---- INFORMATION GIVEN
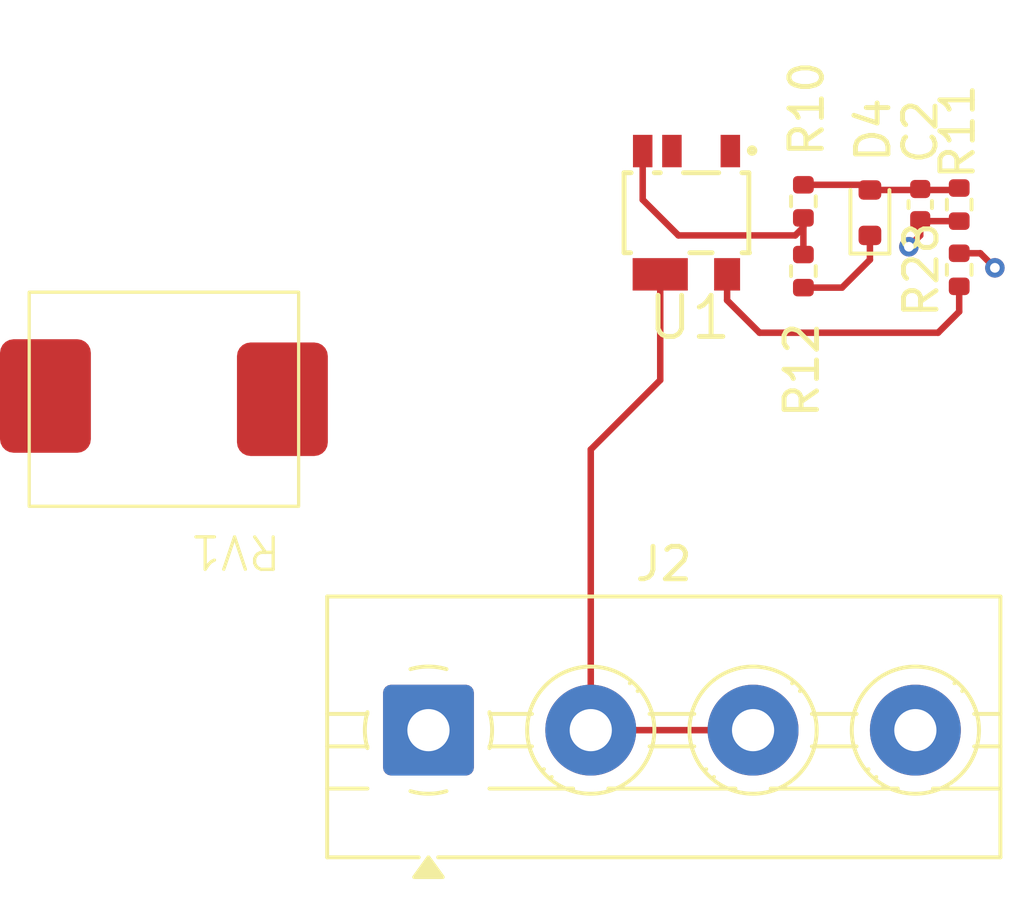
<source format=kicad_pcb>
(kicad_pcb
	(version 20241229)
	(generator "pcbnew")
	(generator_version "9.0")
	(general
		(thickness 1.6)
		(legacy_teardrops no)
	)
	(paper "A4")
	(layers
		(0 "F.Cu" signal)
		(2 "B.Cu" signal)
		(9 "F.Adhes" user "F.Adhesive")
		(11 "B.Adhes" user "B.Adhesive")
		(13 "F.Paste" user)
		(15 "B.Paste" user)
		(5 "F.SilkS" user "F.Silkscreen")
		(7 "B.SilkS" user "B.Silkscreen")
		(1 "F.Mask" user)
		(3 "B.Mask" user)
		(17 "Dwgs.User" user "User.Drawings")
		(19 "Cmts.User" user "User.Comments")
		(21 "Eco1.User" user "User.Eco1")
		(23 "Eco2.User" user "User.Eco2")
		(25 "Edge.Cuts" user)
		(27 "Margin" user)
		(31 "F.CrtYd" user "F.Courtyard")
		(29 "B.CrtYd" user "B.Courtyard")
		(35 "F.Fab" user)
		(33 "B.Fab" user)
		(39 "User.1" user)
		(41 "User.2" user)
		(43 "User.3" user)
		(45 "User.4" user)
	)
	(setup
		(pad_to_mask_clearance 0)
		(allow_soldermask_bridges_in_footprints no)
		(tenting front back)
		(pcbplotparams
			(layerselection 0x00000000_00000000_55555555_5755f5ff)
			(plot_on_all_layers_selection 0x00000000_00000000_00000000_00000000)
			(disableapertmacros no)
			(usegerberextensions no)
			(usegerberattributes yes)
			(usegerberadvancedattributes yes)
			(creategerberjobfile yes)
			(dashed_line_dash_ratio 12.000000)
			(dashed_line_gap_ratio 3.000000)
			(svgprecision 4)
			(plotframeref no)
			(mode 1)
			(useauxorigin no)
			(hpglpennumber 1)
			(hpglpenspeed 20)
			(hpglpendiameter 15.000000)
			(pdf_front_fp_property_popups yes)
			(pdf_back_fp_property_popups yes)
			(pdf_metadata yes)
			(pdf_single_document no)
			(dxfpolygonmode yes)
			(dxfimperialunits yes)
			(dxfusepcbnewfont yes)
			(psnegative no)
			(psa4output no)
			(plot_black_and_white yes)
			(plotinvisibletext no)
			(sketchpadsonfab no)
			(plotpadnumbers no)
			(hidednponfab no)
			(sketchdnponfab yes)
			(crossoutdnponfab yes)
			(subtractmaskfromsilk no)
			(outputformat 1)
			(mirror no)
			(drillshape 1)
			(scaleselection 1)
			(outputdirectory "")
		)
	)
	(net 0 "")
	(net 1 "Net-(J2-Pin_2)")
	(net 2 "unconnected-(J2-Pin_1-Pad1)")
	(net 3 "unconnected-(J2-Pin_4-Pad4)")
	(net 4 "unconnected-(U1-FB2-Pad2)")
	(net 5 "unconnected-(U1-VIN-Pad1)")
	(net 6 "mosfet_gate")
	(net 7 "Net-(D4-A)")
	(net 8 "Net-(D4-K)")
	(net 9 "Net-(U1-GATE)")
	(net 10 "unconnected-(RV1-Pad1)")
	(net 11 "unconnected-(R28-Pad2)")
	(net 12 "Net-(U1-RST)")
	(footprint "Capacitor_SMD:C_0402_1005Metric" (layer "F.Cu") (at 148 82.9 -90))
	(footprint "Diode_SMD:D_SOD-523" (layer "F.Cu") (at 146.45 83.15 90))
	(footprint "BP8005:SOT33-5B_L3.9-W2.6-P0.90-LS4.0-BL" (layer "F.Cu") (at 140.8 83.15 180))
	(footprint "Resistor_SMD:R_0402_1005Metric" (layer "F.Cu") (at 144.4 84.95 -90))
	(footprint "Resistor_SMD:R_0402_1005Metric" (layer "F.Cu") (at 149.2 82.9 -90))
	(footprint "Resistor_SMD:R_0402_1005Metric" (layer "F.Cu") (at 144.4 82.8 -90))
	(footprint "3225-471H:Untitled" (layer "F.Cu") (at 124.7 88.9 180))
	(footprint "TerminalBlock:TerminalBlock_MaiXu_MX126-5.0-04P_1x04_P5.00mm" (layer "F.Cu") (at 132.85 99.1))
	(footprint "Resistor_SMD:R_0402_1005Metric" (layer "F.Cu") (at 149.2 84.91 90))
	(segment
		(start 142.85 99.1)
		(end 137.85 99.1)
		(width 0.2)
		(layer "F.Cu")
		(net 1)
		(uuid "431a14c4-5e58-4a04-914d-28782ff76c32")
	)
	(segment
		(start 139.99 88.31)
		(end 139.99 85.0499)
		(width 0.2)
		(layer "F.Cu")
		(net 1)
		(uuid "853859d3-a482-489a-b636-107711582750")
	)
	(segment
		(start 137.85 90.45)
		(end 139.99 88.31)
		(width 0.2)
		(layer "F.Cu")
		(net 1)
		(uuid "9664befc-05e9-4fad-a567-2b11f25fb1b9")
	)
	(segment
		(start 137.85 99.1)
		(end 137.85 90.45)
		(width 0.2)
		(layer "F.Cu")
		(net 1)
		(uuid "b4e73490-05fb-4ce8-aef8-868df643b716")
	)
	(segment
		(start 148 83.85)
		(end 147.65 84.2)
		(width 0.2)
		(layer "F.Cu")
		(net 6)
		(uuid "1c01163f-88aa-4219-8546-de740bff17dd")
	)
	(segment
		(start 148 83.38)
		(end 148 83.85)
		(width 0.2)
		(layer "F.Cu")
		(net 6)
		(uuid "699b124f-c205-431f-9f73-98c837642905")
	)
	(segment
		(start 149.2 83.41)
		(end 148.03 83.41)
		(width 0.2)
		(layer "F.Cu")
		(net 6)
		(uuid "ade58d28-0d17-4b61-8f8b-ce9a5770aebc")
	)
	(segment
		(start 148.03 83.41)
		(end 148 83.38)
		(width 0.2)
		(layer "F.Cu")
		(net 6)
		(uuid "be586411-d1ec-49d6-b181-6eb2b203f699")
	)
	(via
		(at 147.65 84.2)
		(size 0.6)
		(drill 0.3)
		(layers "F.Cu" "B.Cu")
		(net 6)
		(uuid "9b8dcda6-47a9-4639-b644-f01a658b58de")
	)
	(segment
		(start 149.14 82.45)
		(end 149.2 82.39)
		(width 0.2)
		(layer "F.Cu")
		(net 7)
		(uuid "0da15881-8696-4ecb-9e26-163f304f5961")
	)
	(segment
		(start 146.29 82.29)
		(end 146.45 82.45)
		(width 0.2)
		(layer "F.Cu")
		(net 7)
		(uuid "265bb027-d1a8-49b4-86f3-904062e2233e")
	)
	(segment
		(start 146.45 82.45)
		(end 149.14 82.45)
		(width 0.2)
		(layer "F.Cu")
		(net 7)
		(uuid "b2371354-32cc-46e2-b194-8c33a35d2c81")
	)
	(segment
		(start 144.4 82.29)
		(end 146.29 82.29)
		(width 0.2)
		(layer "F.Cu")
		(net 7)
		(uuid "df40f094-db3f-4648-9209-22df41f87efe")
	)
	(segment
		(start 145.59 85.46)
		(end 146.45 84.6)
		(width 0.2)
		(layer "F.Cu")
		(net 8)
		(uuid "38c7dd57-ca59-455c-ac96-6b3a09d589ac")
	)
	(segment
		(start 146.45 84.6)
		(end 146.45 83.85)
		(width 0.2)
		(layer "F.Cu")
		(net 8)
		(uuid "68c932ef-688a-45cb-a59a-8f9c031c1f17")
	)
	(segment
		(start 144.4 85.46)
		(end 145.59 85.46)
		(width 0.2)
		(layer "F.Cu")
		(net 8)
		(uuid "75417b6a-5b01-4478-83bf-08f357056502")
	)
	(segment
		(start 144.15 83.85)
		(end 144.4 83.6)
		(width 0.2)
		(layer "F.Cu")
		(net 9)
		(uuid "257033fe-eaba-4652-ad54-17f9009d6468")
	)
	(segment
		(start 140.55 83.85)
		(end 144.15 83.85)
		(width 0.2)
		(layer "F.Cu")
		(net 9)
		(uuid "570627ee-fc12-4bb2-8125-253197f43350")
	)
	(segment
		(start 144.4 84.44)
		(end 144.4 83.31)
		(width 0.2)
		(layer "F.Cu")
		(net 9)
		(uuid "634acfcb-6117-4577-9644-1409ddf411b9")
	)
	(segment
		(start 139.45 82.75)
		(end 140.55 83.85)
		(width 0.2)
		(layer "F.Cu")
		(net 9)
		(uuid "7b4a9130-5292-48a0-998b-ac673907ad57")
	)
	(segment
		(start 139.45 81.2501)
		(end 139.45 82.75)
		(width 0.2)
		(layer "F.Cu")
		(net 9)
		(uuid "9d8a7a7f-d2b2-4edb-b9fd-aa0cd13165d6")
	)
	(segment
		(start 144.4 83.6)
		(end 144.4 83.31)
		(width 0.2)
		(layer "F.Cu")
		(net 9)
		(uuid "eec7c218-085f-4dd1-9438-e41d4b6fbd8c")
	)
	(segment
		(start 149.85 84.4)
		(end 150.3 84.85)
		(width 0.2)
		(layer "F.Cu")
		(net 11)
		(uuid "74864e6d-e912-4cc4-8dad-adbce775455c")
	)
	(segment
		(start 149.2 84.4)
		(end 149.85 84.4)
		(width 0.2)
		(layer "F.Cu")
		(net 11)
		(uuid "afbd5ba0-d647-4554-bf61-ffa0255763e6")
	)
	(via
		(at 150.3 84.85)
		(size 0.6)
		(drill 0.3)
		(layers "F.Cu" "B.Cu")
		(net 11)
		(uuid "5b8a7a8b-de33-477b-93f2-25aee7ad3eeb")
	)
	(segment
		(start 143.05 86.85)
		(end 148.55 86.85)
		(width 0.2)
		(layer "F.Cu")
		(net 12)
		(uuid "3ef1633e-fec6-4c36-a916-2b303959b2c7")
	)
	(segment
		(start 142.05 85.85)
		(end 143.05 86.85)
		(width 0.2)
		(layer "F.Cu")
		(net 12)
		(uuid "6a6cf554-cad8-4b32-bf37-42b63e0a1dca")
	)
	(segment
		(start 148.55 86.85)
		(end 149.2 86.2)
		(width 0.2)
		(layer "F.Cu")
		(net 12)
		(uuid "6e52b3e9-7d02-4019-a039-8e2f7b233d02")
	)
	(segment
		(start 149.2 86.2)
		(end 149.2 85.42)
		(width 0.2)
		(layer "F.Cu")
		(net 12)
		(uuid "c7b20f73-f641-4979-b11b-f6a1029f4c8b")
	)
	(segment
		(start 142.05 85.0499)
		(end 142.05 85.85)
		(width 0.2)
		(layer "F.Cu")
		(net 12)
		(uuid "ce7d5dbc-4070-4646-a8d7-fc21c3afcea9")
	)
	(embedded_fonts no)
)

</source>
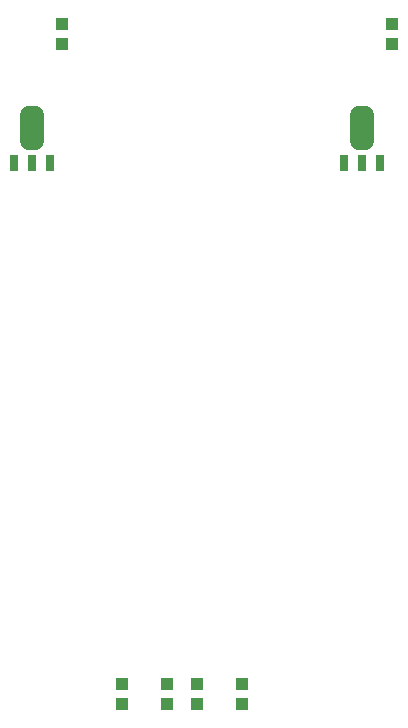
<source format=gbr>
G04 EAGLE Gerber RS-274X export*
G75*
%MOMM*%
%FSLAX34Y34*%
%LPD*%
%INSolderpaste Top*%
%IPPOS*%
%AMOC8*
5,1,8,0,0,1.08239X$1,22.5*%
G01*
%ADD10R,1.000000X1.100000*%
%ADD11R,0.800000X1.400000*%
%ADD12C,1.524000*%


D10*
X266700Y643500D03*
X266700Y626500D03*
X546100Y643500D03*
X546100Y626500D03*
X317500Y84700D03*
X317500Y67700D03*
D11*
X505710Y526290D03*
X535690Y526290D03*
D12*
X523240Y544870D02*
X518160Y544870D01*
X518160Y566130D01*
X523240Y566130D01*
X523240Y544870D01*
X523240Y559348D02*
X518160Y559348D01*
D11*
X520700Y526300D03*
X226310Y526290D03*
X256290Y526290D03*
D12*
X243840Y544870D02*
X238760Y544870D01*
X238760Y566130D01*
X243840Y566130D01*
X243840Y544870D01*
X243840Y559348D02*
X238760Y559348D01*
D11*
X241300Y526300D03*
D10*
X355600Y84700D03*
X355600Y67700D03*
X381000Y84700D03*
X381000Y67700D03*
X419100Y84700D03*
X419100Y67700D03*
M02*

</source>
--------
TASK TO CARRY OUT:
From the first line of the listing above, repeat every line through the one holding "(pdf_front_fp_property_popups yes)". Both ends count, and pictures stay out.

TASK RESPONSE:
<source format=kicad_pcb>
(kicad_pcb
	(version 20241229)
	(generator "pcbnew")
	(generator_version "9.0")
	(general
		(thickness 1.6)
		(legacy_teardrops no)
	)
	(paper "A4")
	(layers
		(0 "F.Cu" signal)
		(2 "B.Cu" signal)
		(9 "F.Adhes" user "F.Adhesive")
		(11 "B.Adhes" user "B.Adhesive")
		(13 "F.Paste" user)
		(15 "B.Paste" user)
		(5 "F.SilkS" user "F.Silkscreen")
		(7 "B.SilkS" user "B.Silkscreen")
		(1 "F.Mask" user)
		(3 "B.Mask" user)
		(17 "Dwgs.User" user "User.Drawings")
		(19 "Cmts.User" user "User.Comments")
		(21 "Eco1.User" user "User.Eco1")
		(23 "Eco2.User" user "User.Eco2")
		(25 "Edge.Cuts" user)
		(27 "Margin" user)
		(31 "F.CrtYd" user "F.Courtyard")
		(29 "B.CrtYd" user "B.Courtyard")
		(35 "F.Fab" user)
		(33 "B.Fab" user)
		(39 "User.1" user)
		(41 "User.2" user)
		(43 "User.3" user)
		(45 "User.4" user)
	)
	(setup
		(pad_to_mask_clearance 0)
		(allow_soldermask_bridges_in_footprints no)
		(tenting front back)
		(pcbplotparams
			(layerselection 0x00000000_00000000_55555555_5755f5ff)
			(plot_on_all_layers_selection 0x00000000_00000000_00000000_00000000)
			(disableapertmacros no)
			(usegerberextensions no)
			(usegerberattributes yes)
			(usegerberadvancedattributes yes)
			(creategerberjobfile yes)
			(dashed_line_dash_ratio 12.000000)
			(dashed_line_gap_ratio 3.000000)
			(svgprecision 4)
			(plotframeref no)
			(mode 1)
			(useauxorigin no)
			(hpglpennumber 1)
			(hpglpenspeed 20)
			(hpglpendiameter 15.000000)
			(pdf_front_fp_property_popups yes)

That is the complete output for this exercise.